Five years after the couple designed their 1800-square-foot home, with a 600-square-foot basement studio apartment and three-car garage, they installed 18 solar panels on the roof. Now just over a quarter of their power comes from the sun.

And the sun also provides plenty of non-electric light in this three bedroom, three bath home. As part of their custom plan, the couple covered walls and ceilings in skylights and windows.

“I knew what I wanted in the interior and worked with the architect for seven months to get it there,” says Tausha, whose vision takes advantage of the southern exposure. “Scott and I both very much like light so every door is either a butler door with a transom on the top, French doors or sliding doors.” To combat excess heat in the summer, Tausha found solar shades that act as awnings and do double duty as air conditioning and protection from fading on both the exterior cedar siding and interior textiles.

More temperature regulation comes from an 8-inch-thick retaining wall that creates the home’s northern foundation. Inside, the wall has become the base for a triple garage, an expanse of space that holds Scott’s various toys as well as his glassed-in office and music studio.

Next to the garage is Tausha’s bright yellow sewing studio/guest suite. “It’s perfect for when our daughter, son-in-law and three grandchildren visit,” says Tausha of the space with its en suite bath and kitchenette.

A metal spiral staircase leads to the home’s main living space, where the couple’s eclectic décor and whimsical architectural features speak volumes about their love of family, home and all things vintage.

Crafting is welcome in a utility corridor on the east side of the home; the other side houses a guest room, cozied up with historic quilts, a trundle bed, rich red walls, old-fashioned dolls and lacy curtains.

“I love rustic country touches and I like to keep things that are endearing to me,” Tausha says.

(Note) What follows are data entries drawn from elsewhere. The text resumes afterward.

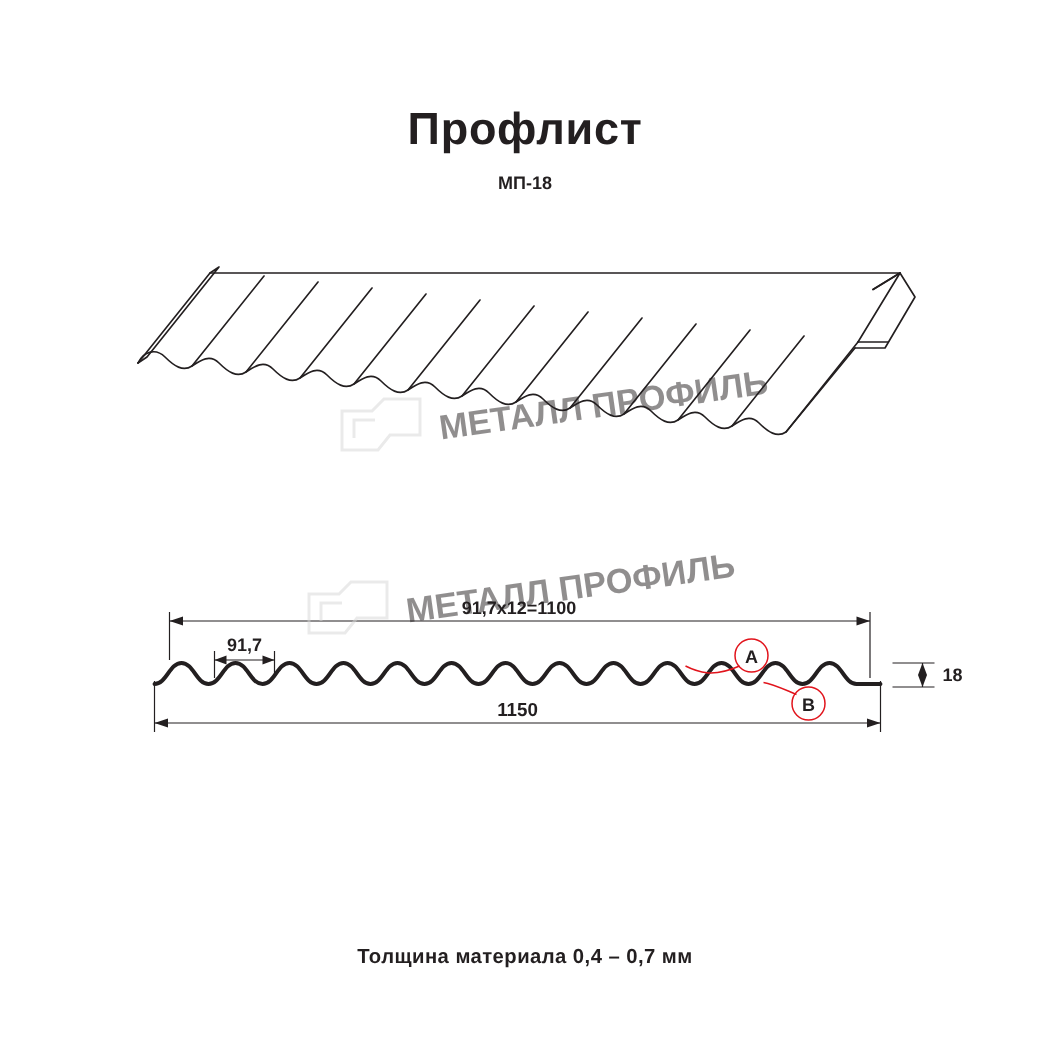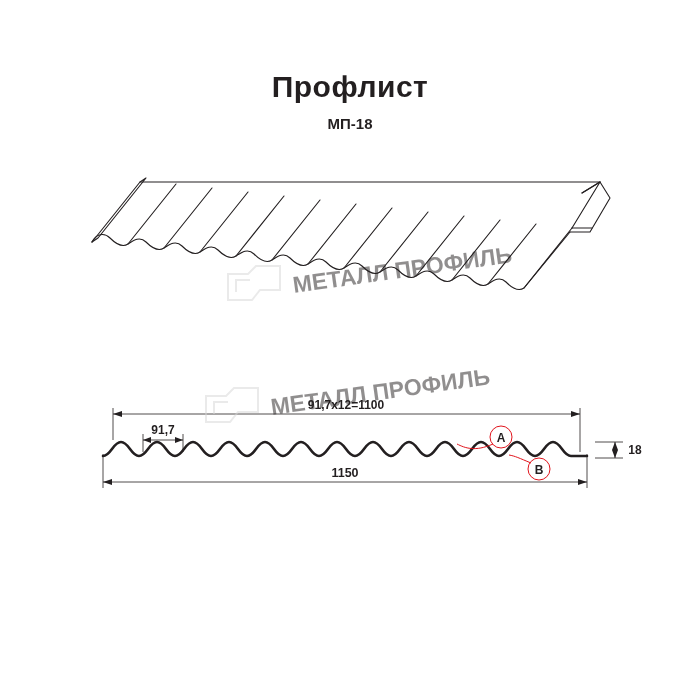--- a/index.html
+++ b/index.html
@@ -37,7 +37,7 @@
     top: 103px;
     width: 700px;
     text-align: center;
-    font-size: 15px;
+    font-size: 12px;
     font-weight: bold;
   }
   .footer-note {

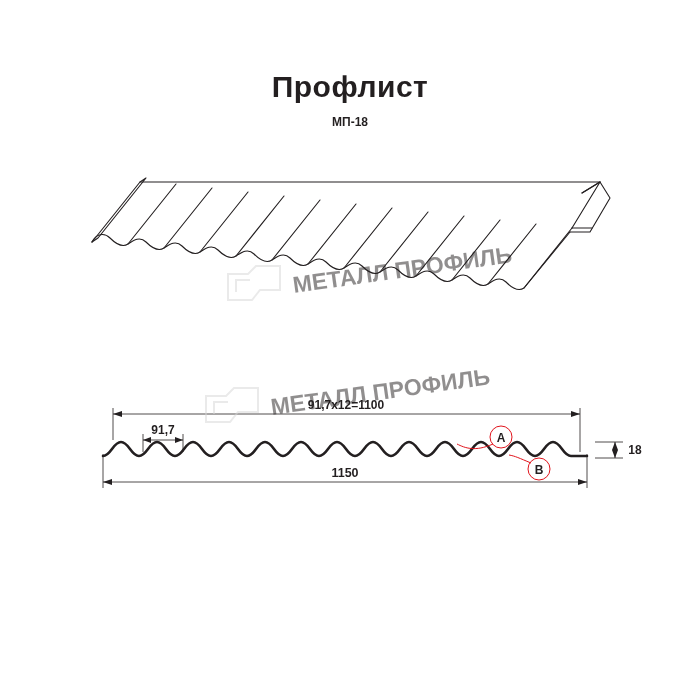--- a/index.html
+++ b/index.html
@@ -207,6 +207,7 @@
     </svg>
   </div>
 
+  <div class="footer-note">Толщина материала 0,4 – 0,7 мм</div>
 
 </div>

A French country attitude rules in the open kitchen, where an L-shaped island hosts the family’s six avid cooks. Here, red and blue accents, polished brass pendant lights and collectibles enliven light-colored walls and slate-looking tile.

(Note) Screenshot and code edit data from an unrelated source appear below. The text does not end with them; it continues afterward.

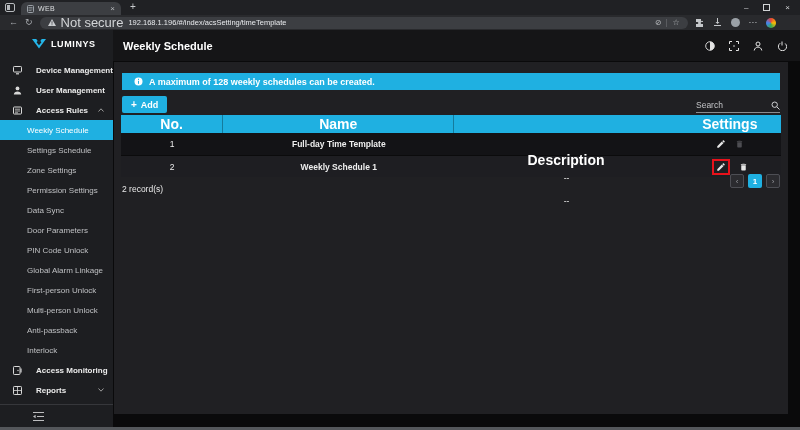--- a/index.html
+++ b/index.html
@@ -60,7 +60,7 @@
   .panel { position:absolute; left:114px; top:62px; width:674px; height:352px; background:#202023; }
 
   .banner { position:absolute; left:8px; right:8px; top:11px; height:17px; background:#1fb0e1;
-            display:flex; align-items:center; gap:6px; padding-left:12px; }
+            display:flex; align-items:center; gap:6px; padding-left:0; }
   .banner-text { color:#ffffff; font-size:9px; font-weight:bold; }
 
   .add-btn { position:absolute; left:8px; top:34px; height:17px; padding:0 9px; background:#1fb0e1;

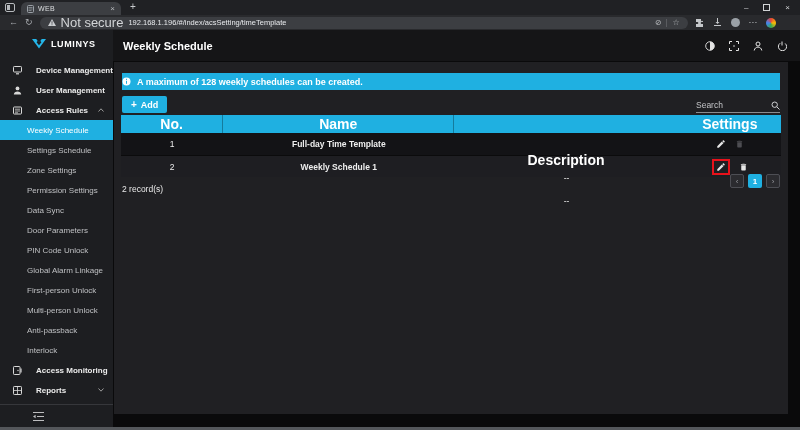--- a/index.html
+++ b/index.html
@@ -91,7 +91,7 @@
   .icon-btn.disabled svg { fill:#4d4d52; }
   .annot { border:2px solid #e8121b; padding:1px 2px; display:flex; align-items:center; }
 
-  .record-count { position:absolute; left:8px; top:122px; color:#e8e8e8; font-size:8.5px; }
+  .record-count { position:absolute; left:8px; top:110px; color:#e8e8e8; font-size:8.5px; }
   .pagination { position:absolute; right:8px; top:112px; display:flex; gap:4px; }
   .pg { width:14px; height:14px; display:flex; align-items:center; justify-content:center;
         font-size:8px; border-radius:2px; cursor:pointer; }

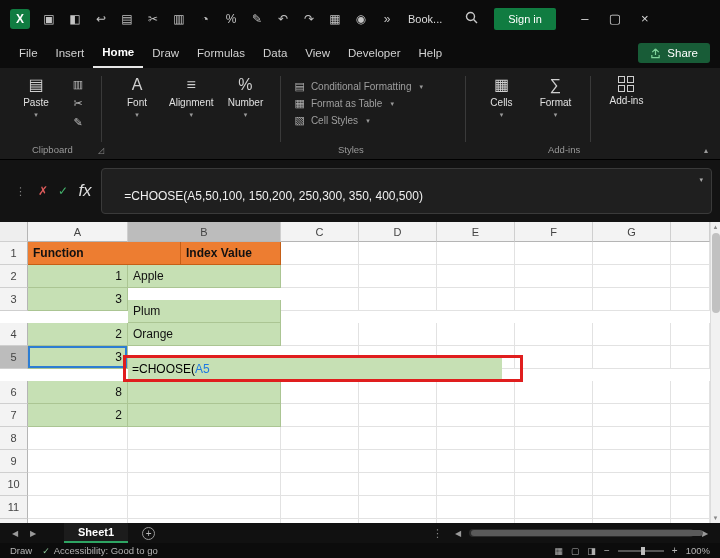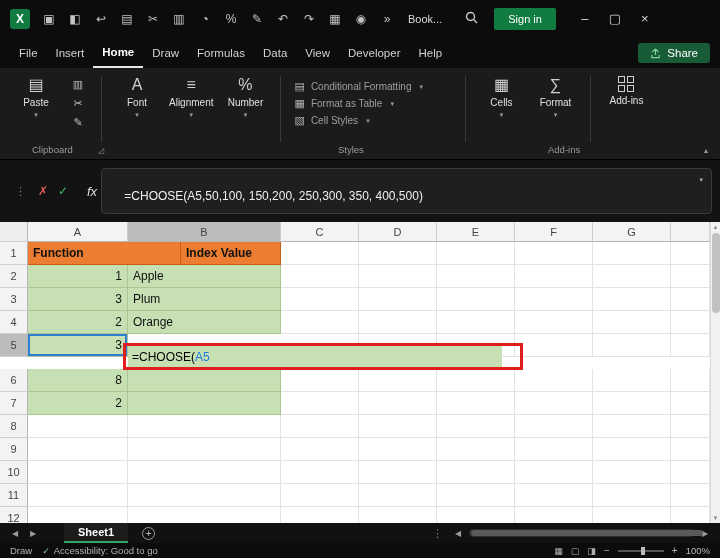--- a/index.html
+++ b/index.html
@@ -58,7 +58,7 @@
   .fb-dots{color:#808080;margin:0 7px;font-size:11px;}
   .fb-x{color:#e05c5c;font-size:12px;width:20px;text-align:center;}
   .fb-check{color:#43b06b;font-size:12px;width:20px;text-align:center;}
-  .fb-fx{color:#ddd;font-style:italic;font-size:13px;width:24px;text-align:right;}
+  .fb-fx{color:#ddd;font-style:italic;font-size:17px;width:24px;text-align:center;}
   .formula-input{flex:1;height:46px;background:#1f1f1f;border:1px solid #3a3a3a;border-radius:4px;
     color:#f0f0f0;font-size:12px;padding:6px 22px 0 9px;position:relative;margin-left:4px;white-space:pre;overflow:hidden;}
   .fb-expand{position:absolute;right:8px;top:7px;color:#aaa;font-size:7px;}

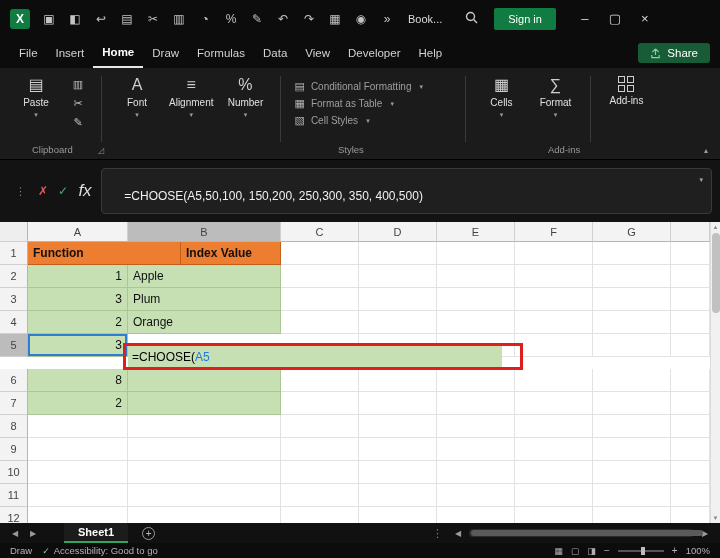--- a/index.html
+++ b/index.html
@@ -295,7 +295,7 @@
     <div class="grow">
       <div class="rowhdr">3</div>
       <div class="cell green num" style="width: 100px;">3</div>
-      <div class="cell green" style="width: 153px;">Plum</div>
+      <div class="cell green" style="width: 153px; margin-top: 12px;">Plum</div>
       <div class="cell" style="width: 78px;"></div>
       <div class="cell" style="width: 78px;"></div>
       <div class="cell" style="width: 78px;"></div>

“We didn’t go too high-end because we built this house to be kid-friendly and easy cleaning,” says Tausha.

Bits of luxury find their place in, however. Lit by French doors that open onto wraparound decks, the expansive living room with its varied heights of plant shelves, angled walls and vaulted ceiling welcomes oversized red leather armchairs, a jungle of plants, a warm wood-burning stove and vintage accessories like embroidered samplers, ladder-back chairs and wooden horses.

The rakish angles (“everything’s just a little askew around here,” laughs Tausha) continue into the triangle-shaped powder room that separates the living area from the master bedroom. Yellow walls, an upholstered ottoman and shower curtain made from material “lugged all over France” by Tausha brighten the corners.

On the west side of the house is the couple’s bedroom, which opens onto a deck with a built-in hot tub. Very French — with its checked textiles, alcoves, red shades, wooden furniture and lace touches — the room abuts a giant madrone tree, adding just the sort of natural décor so beloved by Scott and Tausha.

Whether inside or outside, this home capitalizes on the Rogue Valley’s natural wonders.